Only this was about far more than killing someone who had it coming. It was about the constant stream of pimps, the desperate girls, all the people who wanted to get back to business as usual in Two. It was about Jade, sitting in her father's cold house, surrounded by a million memories but nothing good, every passing moment tearing down a future she'd fought so hard for.
It was about a name that almost no one knew, a name that a little girl had been tol
d to hold tight, because it was all she had that was truly hers.
"I have to go," she mumbled. Lex said something behind her, but Scarlet kept walking. She'd walk all the way to Sector fucking Two if that was what it took.
Someone had to remind Jyoti of all the other things she had now.
Chapter Twenty-Five
Mad thought arriving together was a mistake.
Not a big one, maybe—and with Scarlet tangled up with worry and Dylan stone-faced with tension, waiting hadn't seemed like a better idea. But he'd been trained from a young age to appreciate the nuances of power and how you applied it. The three of them arriving at the home of their lover didn't have to be a big deal, but Scarlet was pale and nervous, and Dylan seemed carved from rock.

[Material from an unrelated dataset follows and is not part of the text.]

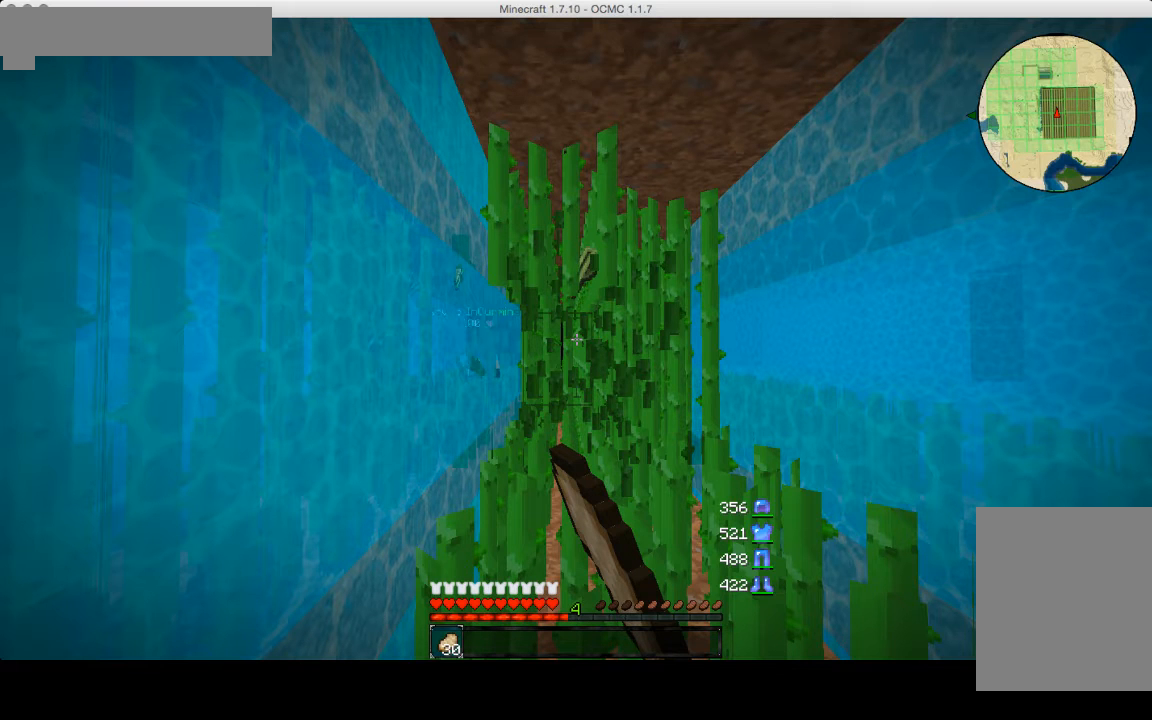
{"keys": ["w"], "mouse": ["left"], "events": []}
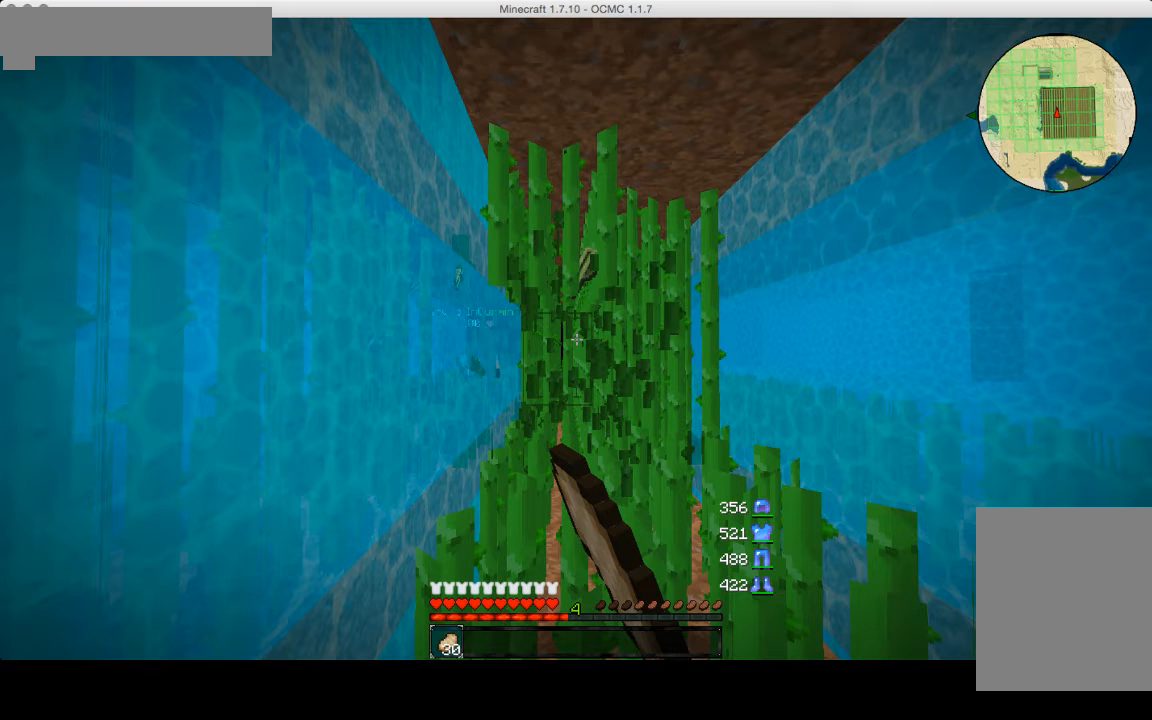
{"keys": ["w"], "mouse": ["left"], "events": []}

Nuances. Jade recognized them, too.
She watched the three of them enter her office in silence, her expression so carefully blank Mad knew she'd been waiting for them. Rumors had hit a fever pitch by dinner, washing through Sector Three and into Four, where reactions ranged from wariness to pride. Dallas O'Kane wasn't just a king anymore. Jade's unflinching declaration had made him more—the king of kings, the ruler of an ever-expanding empire.
She'd won a victory today. But until she let her mask slip, none of them would know how much it had cost her.
Scarlet broke the silence. "We heard what happened."
Jade rose and walked to the bar set under one ornate window. "I assumed word would travel. I hoped it would, in any case."
She set four glasses in a row and began to pour, and the hair at the back of Mad's neck rose at the ice in her voice. He'd seen Jade dissemble, had seen her flat-out lie, but he'd never seen her like this. Shut down, blank. Cold. "We were worried about you, Jade. You should have sent a message so we could help you deal with it."
"I had the situation under control." She picked up a glass and held it out to Scarlet. "It wasn't pleasant, but it's over."